Baca berita tanpa iklan. Gabung Kompas.com+

Tantangan Revolusi Mesir

Kompas.com - 25/11/2011, 02:08 WIB

Hasibullah Satrawi

Huru-hara politik di Mesir masih jauh dari ”berakhir”. Pelengseran paksa Hosni Mubarak pada 11 Februari lalu yang dimotori kekuatan revolusi 25 Januari seakan-akan membuka sejumlah persoalan baru yang tak kalah berat ketimbang masalah yang dihadapi rakyat Mesir saat Mubarak berkuasa.

Bentrokan antara massa dan aparatur keamanan yang kembali terjadi di Alun-alun Tahrir menunjukkan bahwa masa depan Mesir setelah revolusi 25 Januari ”masih gelap”. Sejumlah media yang terbit di Timur Tengah melaporkan sedikitnya 35 orang menjadi korban bentrok mutakhir yang terjadi sejak Jumat, 18 November lalu (Aljazeera.net, 22/11).

Panggung kekerasan

Aksi kekerasan bukan hanya kali ini saja terjadi di Mesir setelah revolusi 25 Januari. Yang berbahaya tentulah apabila aksi kekerasan bercorak agama. Pada 9 Oktober terjadi bentrokan antara militer Mesir dan demonstran dari kaum Kristen Koptik. Bentrok itu sedikitnya berakibat 26 jiwa melayang dan ratusan orang luka-luka. Pada mulanya adalah demonstrasi umat Kristen Mesir: mengecam pelbagai aksi diskriminatif yang dialami umat Kristen Koptik, khususnya di daerah terpencil. Gereja dirusak dan dibakar di kawasan Aswan.

Jauh sebelumnya, pecah konflik bermotif agama di Provinsi Imbabah yang tak jauh dari Kairo antara kaum Muslim dan umat Kristen. Konflik ini mengorbankan puluhan orang dan rumah ibadah (yang dibakar). Pelbagai konflik berlatar agama di Mesir mutakhir terjadi hampir bersamaan dengan pemunculan kekuatan politik agamis radikal yang menambah suram bayangan masa depan Mesir. Salah satu dari kekuatan politik agamis itu belakangan dikenal sebagai Islam Salafi.

• **TUGAS**:
**1.** Menurut teks tentang revolusi Mesir, pada tanggal berapa Hosni Mubarak dilengserkan secara paksa?
**2.** Tukarlah "Huru-hara" dengan "Kekacauan", lalu tulis ulang bagian teks tentang revolusi Mesir yang dibuka dengan kata-kata "Hasibullah Satrawi" dan ditutup dengan "saat Mubarak berkuasa.".
Gunakan hanya teks di atas sebagai sumber.

• **DATA YANG DISEDIAKAN**:
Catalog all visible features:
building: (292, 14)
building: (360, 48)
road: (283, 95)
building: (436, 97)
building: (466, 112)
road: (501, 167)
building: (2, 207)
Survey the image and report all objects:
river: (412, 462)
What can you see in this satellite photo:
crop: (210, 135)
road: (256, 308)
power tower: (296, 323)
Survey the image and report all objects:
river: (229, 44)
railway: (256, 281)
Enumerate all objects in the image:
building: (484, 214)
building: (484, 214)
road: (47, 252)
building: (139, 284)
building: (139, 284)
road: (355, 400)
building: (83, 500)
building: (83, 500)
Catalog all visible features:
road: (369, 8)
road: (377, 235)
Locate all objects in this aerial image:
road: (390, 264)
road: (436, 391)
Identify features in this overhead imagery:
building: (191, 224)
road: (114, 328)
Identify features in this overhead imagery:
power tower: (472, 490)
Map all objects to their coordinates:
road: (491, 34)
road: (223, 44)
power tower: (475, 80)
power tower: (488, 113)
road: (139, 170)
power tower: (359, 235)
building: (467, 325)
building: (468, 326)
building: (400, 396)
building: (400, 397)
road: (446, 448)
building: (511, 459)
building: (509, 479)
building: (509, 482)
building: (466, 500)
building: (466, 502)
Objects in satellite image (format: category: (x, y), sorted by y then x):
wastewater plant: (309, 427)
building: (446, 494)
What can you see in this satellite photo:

• **KUNCI JAWABAN**:
**1.** Pada 11 Februari.

**2.**
Hasibullah Satrawi

Kekacauan politik di Mesir masih jauh dari ”berakhir”. Pelengseran paksa Hosni Mubarak pada 11 Februari lalu yang dimotori kekuatan revolusi 25 Januari seakan-akan membuka sejumlah persoalan baru yang tak kalah berat ketimbang masalah yang dihadapi rakyat Mesir saat Mubarak berkuasa.